TEXT SEGMENT
--------------------------------------------------
Hazards plague Maui road
By Christie Wilson
Advertiser Neighbor Island Editor
By Christie Wilson
WAILUKU, Maui — A tourist killed Saturday when his rental convertible plunged 140 feet into the ocean near Honolua Bay was driving on a section of road that visitors are discouraged from using due to hazards that include rockfalls and steep drop-offs without guard rails.
Police said Kevin P. Curran, 42, of Ozark, Mo., was headed toward Lahaina in a 2006 Ford Mustang when he apparently failed to negotiate a left curve at milepost 34 and plummeted into the sea at an area known as Windmills, or Punalau Beach. It is not known when the accident happened, although a passer-by who noticed the car in the water called 911 shortly after noon.
Curran, who was honeymooning on Maui, was alone and not wearing a seat belt, police said. He died from "multiple traumatic injuries" primarily to his neck and chest, "but we can't exclude the possibility that drowning played a role," said Maui pathologist Dr. Anthony Manoukian, who performed the autopsy.
Curran was ejected from the convertible as it spiraled to the left during its descent, and he apparently was injured when his body hit the vehicle in the water, Manoukian said. It's uncertain whether seat belts would have saved him, he said.
Curran's body drifted to the shoreline, where it was found.
Most car-rental companies on Maui advise customers that their contracts restrict them from traveling on Honoapi'ilani Highway past Honolua Bay. The two-lane highway, which continues on through Kahakuloa Village and into Wailuku as Kahekili Highway, was carved into Maui's remote, rugged northern coastline and narrows to a single lane in some sections. Some portions of the highway are little more than dirt and gravel, and landslides and falling rocks are not uncommon.
Pi'ilani Highway between Kipahulu and Kaupo, on the back side of Haleakala, is another stretch where rental cars are discouraged for the same reasons.
An informal survey yesterday of Hertz, Budget and Dollar car- rental companies indicated that motorists are told to avoid the restricted roads, and if they ignore the warning, they are on their own as far as getting help for damage and breakdowns. It was not immediately known which company owned the car Curran was driving, or whether he was advised of restricted roads.
The victim and his bride, Jill Curran, arrived on Maui on May 13 after marrying May 5 in Eureka Springs, Ark.
--------------------------------------------------
ENTRIES SUPPLIED
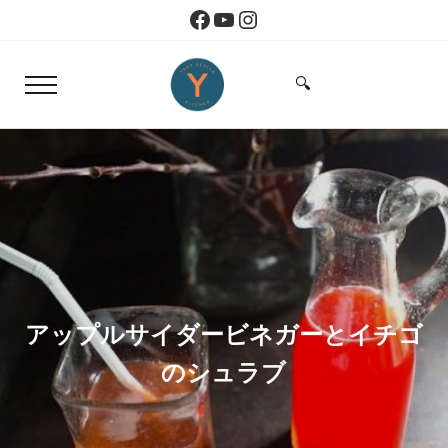
Skip to main content
Skip to header right navigation
Skip to site footer
Facebook
YouTube
Instagram
🔍
Menu
Search...
Yoko Design Kitchen
旅とアートから生まれたボストンのキッチン
アップルサイダービネガーとイチゴ
のシュラブ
--------------------------------------------------
WHAT TO PRODUCE
List every car-rental company that the article on the Maui road hazards mentions by name.

THE COMPLETED TASK
Hertz, Budget, Dollar